§ Problem to work on: Read the listing below and copy out each line where the word "mijn" occurs.

§ Dataset extract:
•••

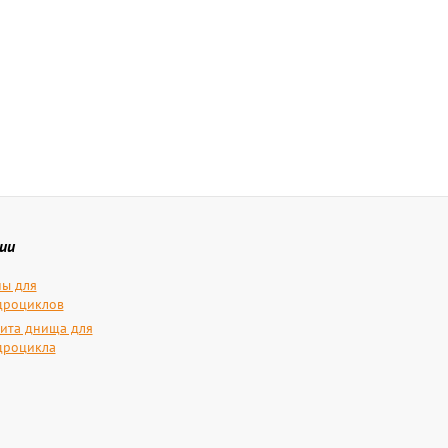
ии
ы для
дроциклов
ита днища для
дроцикла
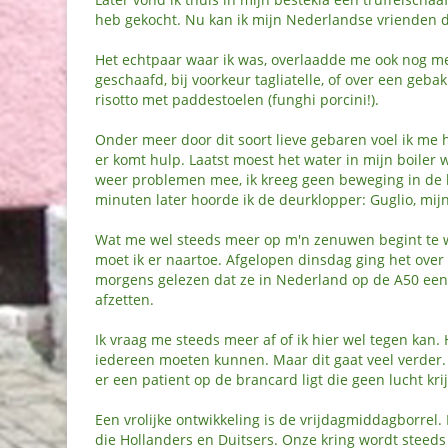
heb gekocht. Nu kan ik mijn Nederlandse vrienden d
Het echtpaar waar ik was, overlaadde me ook nog met 
geschaafd, bij voorkeur tagliatelle, of over een geba
risotto met paddestoelen (funghi porcini!).
Onder meer door dit soort lieve gebaren voel ik me h
er komt hulp. Laatst moest het water in mijn boiler
weer problemen mee, ik kreeg geen beweging in de k
minuten later hoorde ik de deurklopper: Guglio, mi
Wat me wel steeds meer op m'n zenuwen begint te w
moet ik er naartoe. Afgelopen dinsdag ging het over
morgens gelezen dat ze in Nederland op de A50 een
afzetten.
Ik vraag me steeds meer af of ik hier wel tegen kan.
iedereen moeten kunnen. Maar dit gaat veel verder. 
er een patient op de brancard ligt die geen lucht kr
Een vrolijke ontwikkeling is de vrijdagmiddagborrel.
die Hollanders en Duitsers. Onze kring wordt steeds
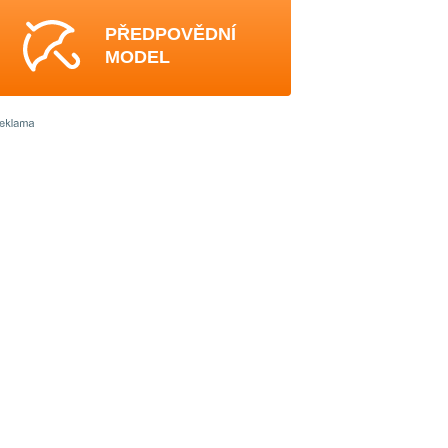
PŘEDPOVĚDNÍ
MODEL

•••

§ Answer section:
heb gekocht. Nu kan ik mijn Nederlandse vrienden d
er komt hulp. Laatst moest het water in mijn boiler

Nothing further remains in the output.